[0010] - DXIL Data Scalarization
| Status | Under Consideration |
|---|---|
| Author | |
| Sponsor |
Introduction
In Proposal 0009 we covered scalarization of call instructions, and vector operations like math ops, logical ops, bitcasts, loads, and stores. Proposal 0009 also solves all the function scope data scalarization for us. The goal of this proposal is to present a solution for scalarizing data structures via data layout transformations. As a note, any case that results in an implicit cbuffer will not be covered by this proposal.
Motivation
As mentioned in DXIL.rst “HLSL vectors are scalarized” and “Matrices are lowered to vectors”. Therefore, we need to be able to scalarize these types in clang DirectX backend. Without scalarizing the data structures and call instructions we can’t generate legal DXIL.
Background
In DXC we support five forms of data scalarization. data marked with
groupshared, static function scope, static global scope, global data,
and data in function scope. There are then subset behaviors depending on
if we are dealing with arrays of vectors or vectors. The data
scalarization can then be broken down into three cases:
staticscalar layouts- vector of
Msize get scalarized intoMelements. - an array of
Nsize with a vector ofMwill get scalarized intoMarrays ofNsize.
- vector of
groupsharedscalar layouts- vectors become arrays
- an array of
Nsize with a vector ofMwill lower first to a 2d arrayNbyMand then a 1d.
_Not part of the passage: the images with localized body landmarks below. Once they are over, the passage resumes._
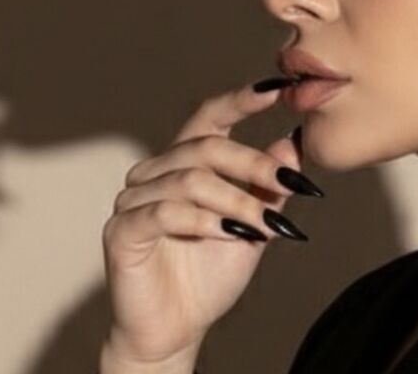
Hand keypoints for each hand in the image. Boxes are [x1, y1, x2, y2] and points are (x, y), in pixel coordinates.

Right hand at [100, 77, 319, 366]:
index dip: (240, 100)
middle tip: (291, 181)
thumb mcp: (253, 224)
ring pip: (191, 180)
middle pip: (206, 147)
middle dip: (254, 164)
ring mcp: (133, 199)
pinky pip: (165, 213)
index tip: (276, 88)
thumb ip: (269, 186)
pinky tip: (229, 235)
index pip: (210, 117)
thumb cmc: (210, 275)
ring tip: (265, 225)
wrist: (178, 330)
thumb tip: (295, 142)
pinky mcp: (122, 231)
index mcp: (184, 163)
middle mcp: (155, 173)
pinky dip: (204, 222)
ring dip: (236, 202)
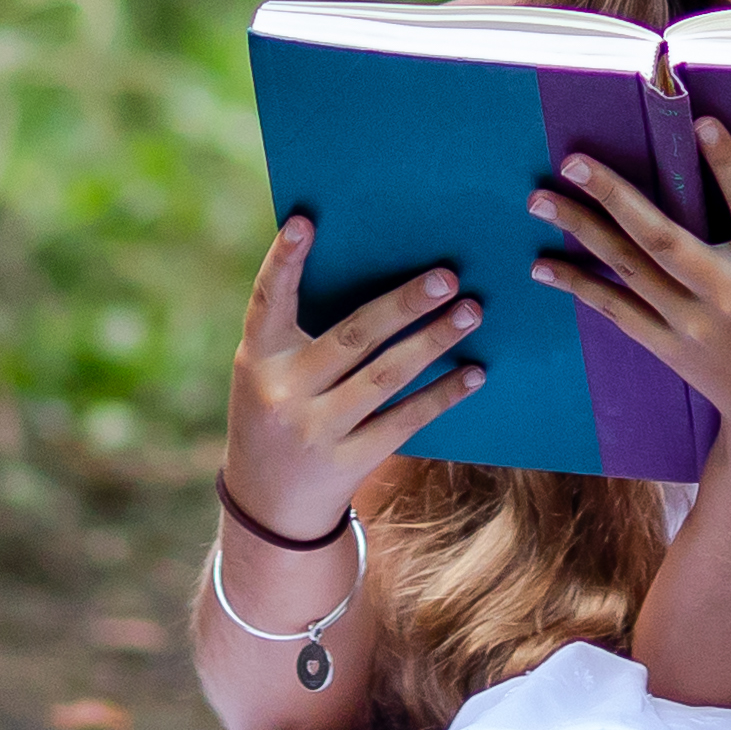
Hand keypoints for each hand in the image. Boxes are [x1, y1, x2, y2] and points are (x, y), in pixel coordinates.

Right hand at [219, 214, 482, 543]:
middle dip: (403, 305)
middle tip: (448, 275)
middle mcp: (282, 393)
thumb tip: (376, 269)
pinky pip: (404, 421)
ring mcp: (315, 432)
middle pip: (351, 337)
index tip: (306, 221)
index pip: (267, 301)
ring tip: (472, 311)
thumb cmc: (278, 413)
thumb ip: (300, 330)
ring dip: (434, 342)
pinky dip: (442, 394)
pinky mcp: (348, 464)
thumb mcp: (268, 373)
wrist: (267, 508)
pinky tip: (474, 372)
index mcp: (256, 359)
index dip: (283, 261)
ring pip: (385, 377)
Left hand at [533, 119, 730, 459]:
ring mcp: (693, 326)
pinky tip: (542, 263)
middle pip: (667, 242)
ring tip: (541, 195)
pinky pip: (616, 312)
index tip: (703, 123)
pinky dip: (579, 287)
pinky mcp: (669, 347)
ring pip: (630, 271)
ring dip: (582, 232)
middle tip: (576, 158)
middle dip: (618, 199)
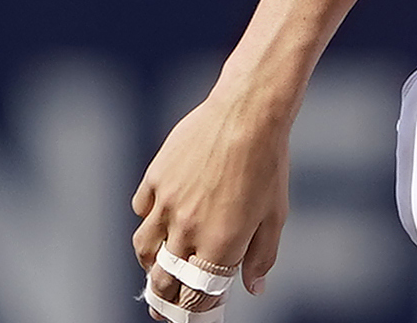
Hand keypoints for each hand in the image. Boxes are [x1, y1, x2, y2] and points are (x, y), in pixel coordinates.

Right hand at [131, 91, 291, 318]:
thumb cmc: (268, 163)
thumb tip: (253, 288)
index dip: (194, 308)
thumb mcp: (275, 215)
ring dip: (150, 263)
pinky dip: (147, 219)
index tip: (194, 311)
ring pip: (143, 249)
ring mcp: (166, 205)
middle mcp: (187, 230)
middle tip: (164, 302)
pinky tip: (158, 218)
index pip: (196, 295)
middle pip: (163, 279)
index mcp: (220, 245)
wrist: (249, 113)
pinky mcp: (155, 179)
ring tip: (157, 264)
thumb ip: (262, 256)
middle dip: (163, 296)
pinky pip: (141, 210)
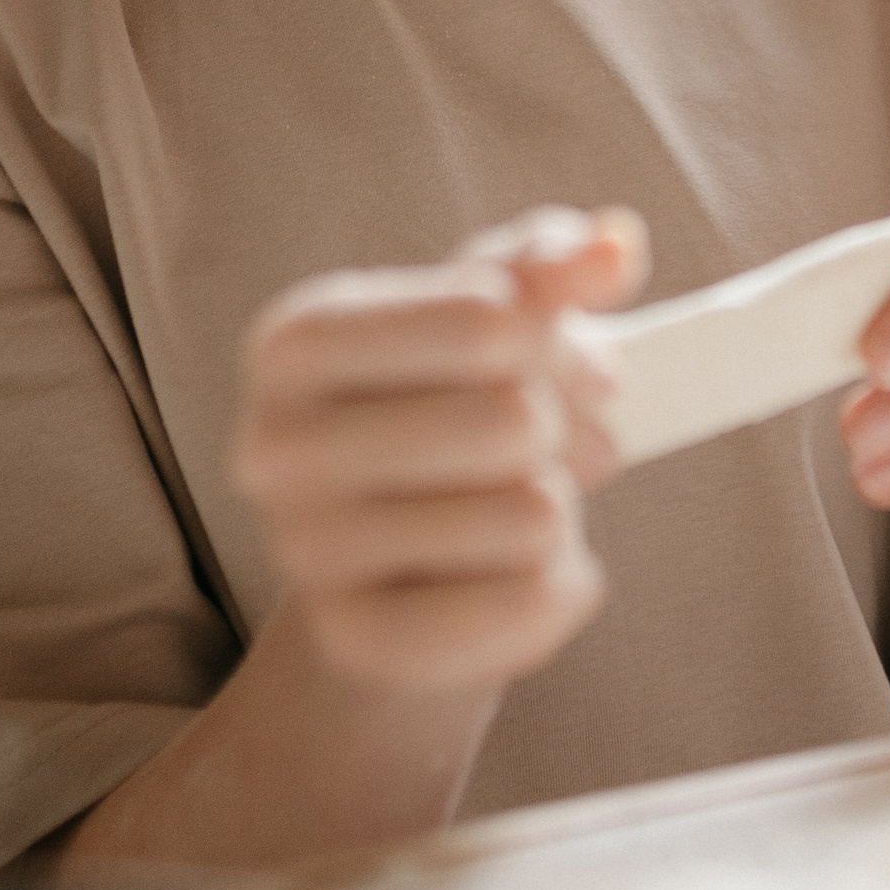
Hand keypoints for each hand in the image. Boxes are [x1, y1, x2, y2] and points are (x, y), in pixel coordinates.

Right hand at [230, 207, 645, 694]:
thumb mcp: (493, 320)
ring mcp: (305, 553)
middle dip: (553, 434)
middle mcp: (273, 446)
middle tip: (534, 449)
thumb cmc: (448, 416)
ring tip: (509, 514)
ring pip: (530, 516)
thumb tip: (616, 247)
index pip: (486, 320)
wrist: (403, 573)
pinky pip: (528, 605)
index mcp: (294, 339)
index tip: (544, 359)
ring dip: (556, 514)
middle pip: (511, 422)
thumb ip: (551, 269)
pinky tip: (515, 578)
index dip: (552, 342)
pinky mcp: (360, 643)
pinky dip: (559, 588)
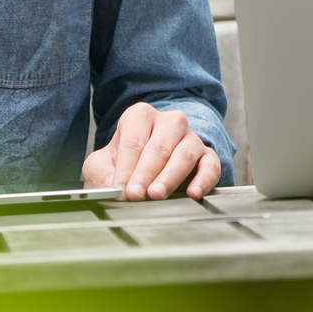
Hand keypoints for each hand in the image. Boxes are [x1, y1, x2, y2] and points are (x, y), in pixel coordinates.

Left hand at [82, 104, 219, 200]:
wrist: (150, 164)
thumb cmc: (125, 162)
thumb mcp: (103, 163)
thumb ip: (101, 173)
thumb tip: (112, 187)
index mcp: (140, 117)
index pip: (133, 141)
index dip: (125, 167)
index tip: (120, 189)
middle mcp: (169, 122)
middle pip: (159, 146)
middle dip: (145, 173)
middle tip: (136, 195)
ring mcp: (191, 137)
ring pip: (185, 154)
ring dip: (170, 176)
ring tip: (157, 194)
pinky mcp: (207, 155)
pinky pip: (211, 165)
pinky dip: (204, 180)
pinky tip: (194, 194)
- cbuffer usage for regular arrays.
Proposal
We need to implement a solution to handle groupshared and static.
To simplify things for upstream this proposal will make a deviation from DXC
and use the same layout transformations for both groupshared and static
vectors. Both layouts are legal so this shouldn’t cause any problems. The plan
will be to create two new passes. The first pass will convert vectors to arrays
and potentially create multi-dimensional arrays. The second pass will flatten
these arrays into one dimension. These two passes will run successively.
While these two passes could have an agnostic order; they will run after the scalarizer pass. The pass will also only operate on global data since the only cases not handled by the scalarizer pass are the global scope data cases.